Texto de apoio:

+--

Poucos juristas esquadrinham de forma tão contundente o Supremo Tribunal Federal (STF) como o carioca Joaquim Falcão. Formado em Direito pela PUC-RJ, com mestrado em Harvard e doutorado na Universidade de Genebra, o professor, advogado, escritor e membro da Academia Brasileira de Letras (ABL) exalta a importância fundamental da Corte à democracia brasileira, sem escamotear o que chama de suas patologias. Aos 80 anos, Falcão é categórico ao defender uma reforma do regimento interno do STF. Para ele, é preciso reduzir ao máximo as decisões individuais, ampliar a transparência e coibir a verborragia dos ministros. À frente do projeto Supremo em Números, da Fundação Getulio Vargas, compila estatísticas que comprovam a carga excessiva de processos, a lentidão dos julgamentos e a insegurança jurídica gerada pelas diversas instâncias decisórias dentro de um único tribunal. O jurista entende que só haverá maior eficácia interna a partir uma mudança de postura dentro da Corte:
– Só quem pode mudar o Supremo é o próprio Supremo.
Por que o STF ganhou tanto protagonismo no cotidiano do país, virando assunto de mesa de bar, motivando discussões em família e paixões políticas?
Por dois motivos. O primeiro é que o século 19 foi o século do Legislativo. O 20, do Executivo. E o 21, do Judiciário. Em todos os países que têm modelo de democracia e separação de poderes do Ocidente, o Judiciário tem assumido proposição e importância bastante grande. O segundo motivo é a TV Justiça. Nós nos modernizamos. O século atual é da transparência e da participação. No Brasil, há ainda mais dois fatores: há plena liberdade de expressão, as pessoas querem falar. Essa liberdade, aliada à disponibilidade tecnológica, fez com que o Supremo entrasse nas nossas casas. Isso é muito saudável. Na democracia, o que importa são poderes representativos do cidadão. Em geral, ele é representado através da eleição. Ocorre que os dois maiores poderes do século atual não são eleitos, o Banco Central e o Supremo. Então essa curiosidade participativa e representativa é inevitável.

+--

Dados fornecidos:

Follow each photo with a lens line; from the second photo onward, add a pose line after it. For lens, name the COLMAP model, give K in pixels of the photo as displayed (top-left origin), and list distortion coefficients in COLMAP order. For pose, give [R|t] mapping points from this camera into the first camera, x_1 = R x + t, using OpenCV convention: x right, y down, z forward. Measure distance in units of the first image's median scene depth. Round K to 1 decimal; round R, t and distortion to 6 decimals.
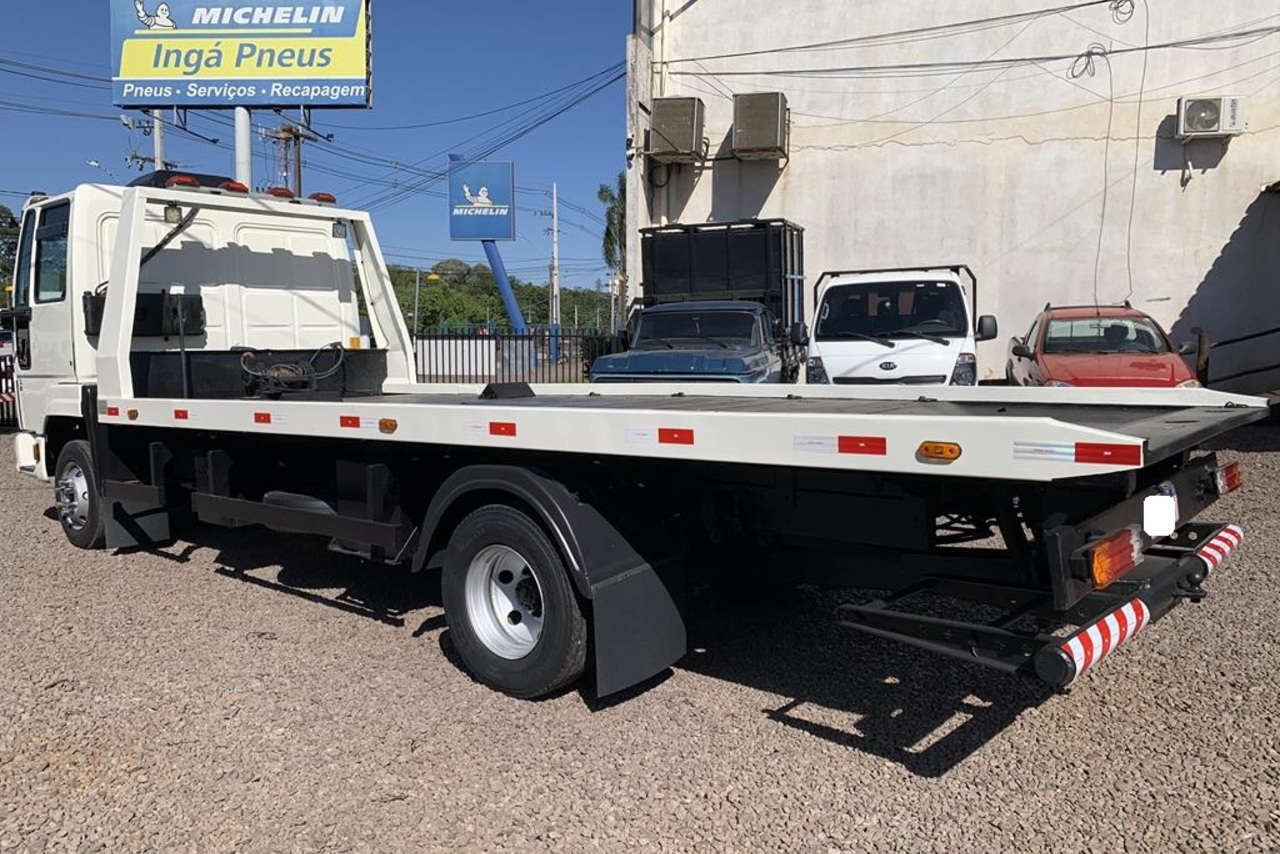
lens RADIAL K [[981.8, 0, 640.0], [0, 981.8, 427.0], [0, 0, 1]] dist [0.100535, -0.155828]
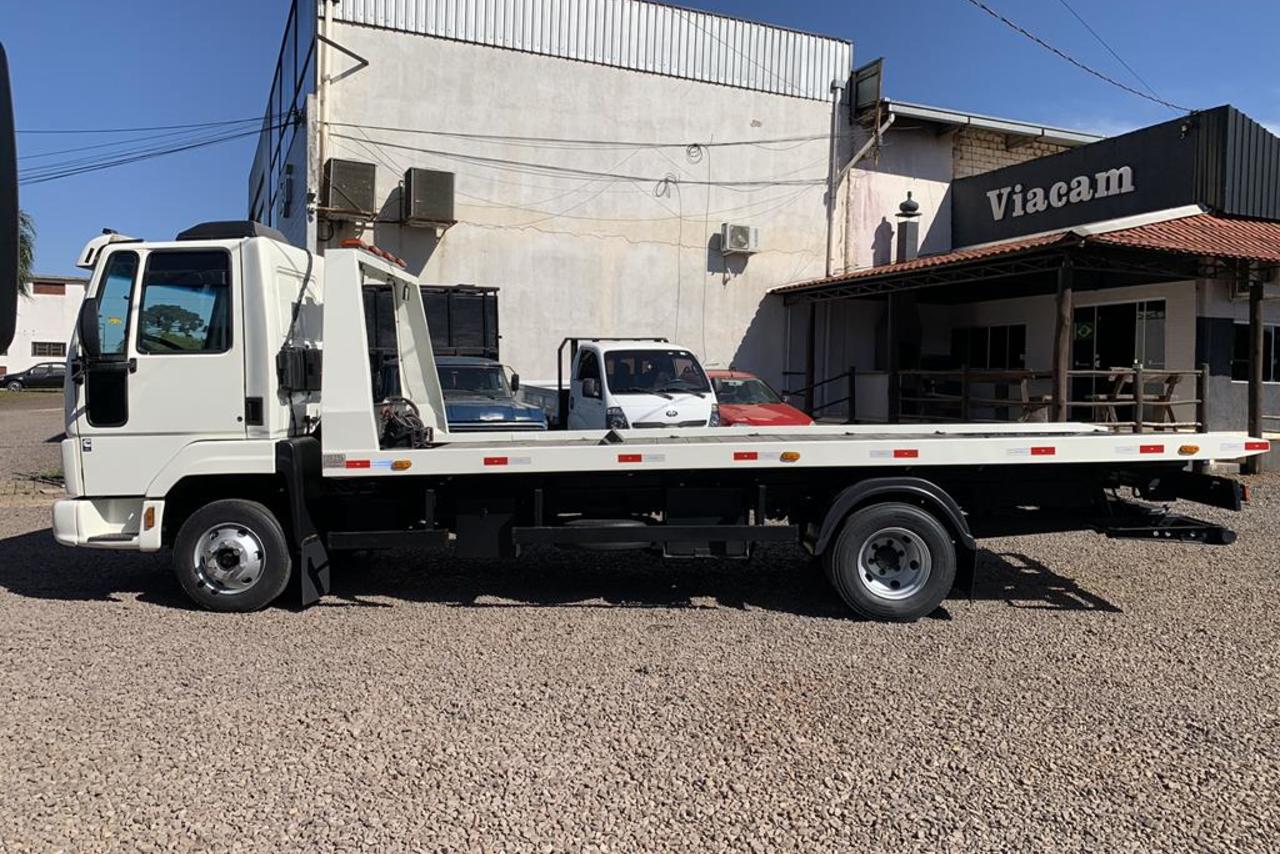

+--

Exercícios propostos:
#1 Responda às perguntas a seguir com base no texto sobre Joaquim Falcão e o STF.
(a) Em que universidade Joaquim Falcão fez o doutorado?
(b) Segundo o jurista, de qual Poder foi o século 20?
(c) Quais são os dois maiores poderes do século atual que, de acordo com ele, não são eleitos?
#2 Reescreva em forma de lista o parágrafo do texto sobre Joaquim Falcão e o STF que começa por "Por dois motivos", mantendo seus fatos principais.
#3 Prossiga o texto sobre Joaquim Falcão e o STF a partir do ponto em que ele termina.

Respostas dos exercícios:
#1
(a) Na Universidade de Genebra.
(b) Do Executivo.
(c) O Banco Central e o Supremo.

#2
- Primeiro motivo: cada século teve um Poder em destaque. O 19 foi o do Legislativo, o 20, o do Executivo, e o 21 é o do Judiciário, que ganhou grande importância nas democracias ocidentais com separação de poderes.
- Segundo motivo: a TV Justiça, num século marcado pela transparência e pela participação.
- No Brasil, a plena liberdade de expressão, aliada à disponibilidade tecnológica, levou o Supremo para dentro das casas, o que é muito saudável.
- Os dois maiores poderes do século atual, o Banco Central e o Supremo, não são eleitos, por isso a curiosidade participativa e representativa do cidadão é inevitável.

#3
Há quem culpe a transmissão das sessões por conta desse protagonismo do STF. Ele influencia no comportamento e nos votos dos ministros?
Toda mudança tem um período de adaptação e aperfeiçoamento. Há estudos mostrando que os ministros aumentaram o tempo para votar em função da exposição na mídia. Ora, o que está errado não é a exposição, é ministros aumentarem os votos. Este é um dos únicos países do mundo em que os votos são de uma extensão absoluta. Quem tem de se consertar é o ministro, e não retirar a transparência necessária da democracia.
Como o senhor vê a hostilidade aos ministros, representados como presidiários e urubus em protestos recentes?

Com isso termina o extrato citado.